§ **TEXTO EM ESTUDO**
▬▬▬▬▬▬▬▬▬▬

A “bola”, como é comum designar-se o futebol, foi desde os anos quarenta do século passado o principal meio de entretenimento dos rapazes da Gralheira. A sua aparição nesta remota aldeia, apesar de chegar mais de cinco décadas depois da sua introdução em Portugal, pode dizer-se que, por estas paragens serranas, foi pioneira na prática deste desporto.
“Primeiro estranha-se, depois entranha-se”. Da admiração inicial, Como denota um diálogo entre dois homens de Faifa:
- Olha lá!..Já ouviste falar naquela “cousa” que jogam na Gralheira…A que chamam bola?...
-Ouvi!... Correm atrás dela e dão-lhe pontapés…
- E também lhe arrimam de cabeça!..
À paixão exacerbada foi um processo extremamente célere.

▬▬▬▬▬▬▬▬▬▬

§ **DADOS FORNECIDOS**
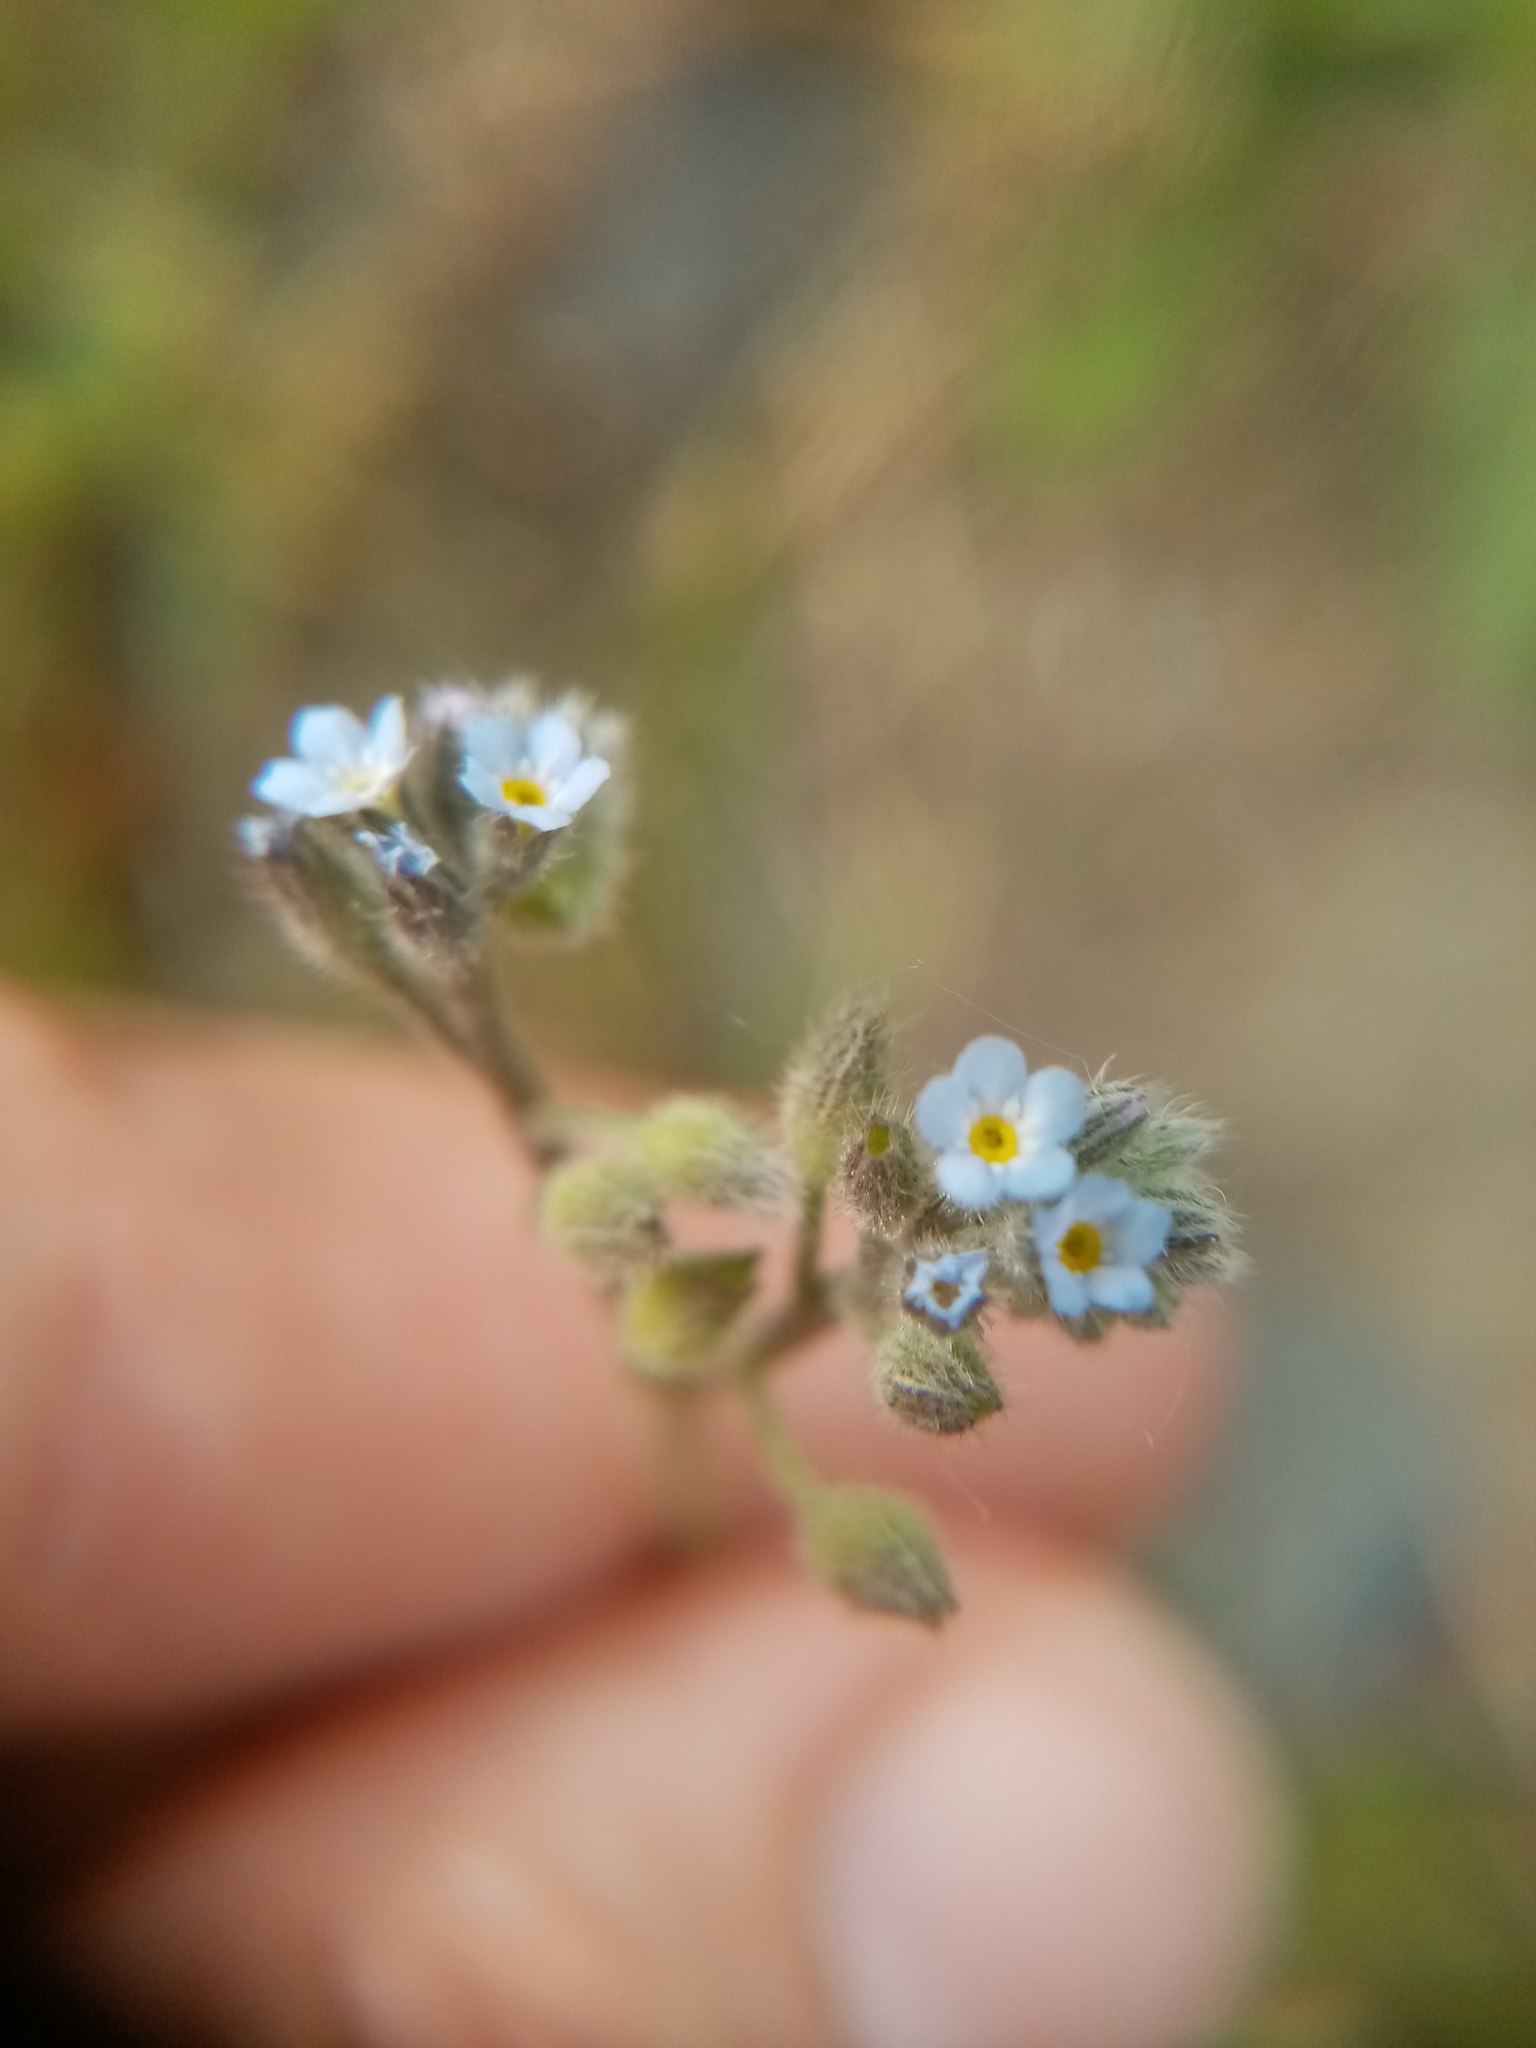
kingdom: Plantae
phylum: Tracheophyta
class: Magnoliopsida
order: Boraginales
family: Boraginaceae
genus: Myosotis
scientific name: Myosotis arvensis
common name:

▬▬▬▬▬▬▬▬▬▬

§ **TAREFAS PROPOSTAS**
1. No texto sobre o futebol na Gralheira, desde quando foi a bola o principal meio de entretenimento dos rapazes da aldeia?
2. Indique se cada afirmação concorda com o texto sobre o futebol na Gralheira e cite as palavras do texto que o decidem: (a) o futebol chegou à Gralheira mais de cinco décadas depois da sua introdução em Portugal; (b) o diálogo citado decorre entre duas mulheres da Gralheira; (c) a passagem da admiração inicial à paixão foi lenta.
As linhas apresentadas são material independente do texto.

§ **RESPOSTAS ESCRITAS**
1. Desde os anos quarenta do século passado.

2.
(a) Sim: "apesar de chegar mais de cinco décadas depois da sua introdução em Portugal".
(b) Não: "um diálogo entre dois homens de Faifa".
(c) Não: "À paixão exacerbada foi um processo extremamente célere".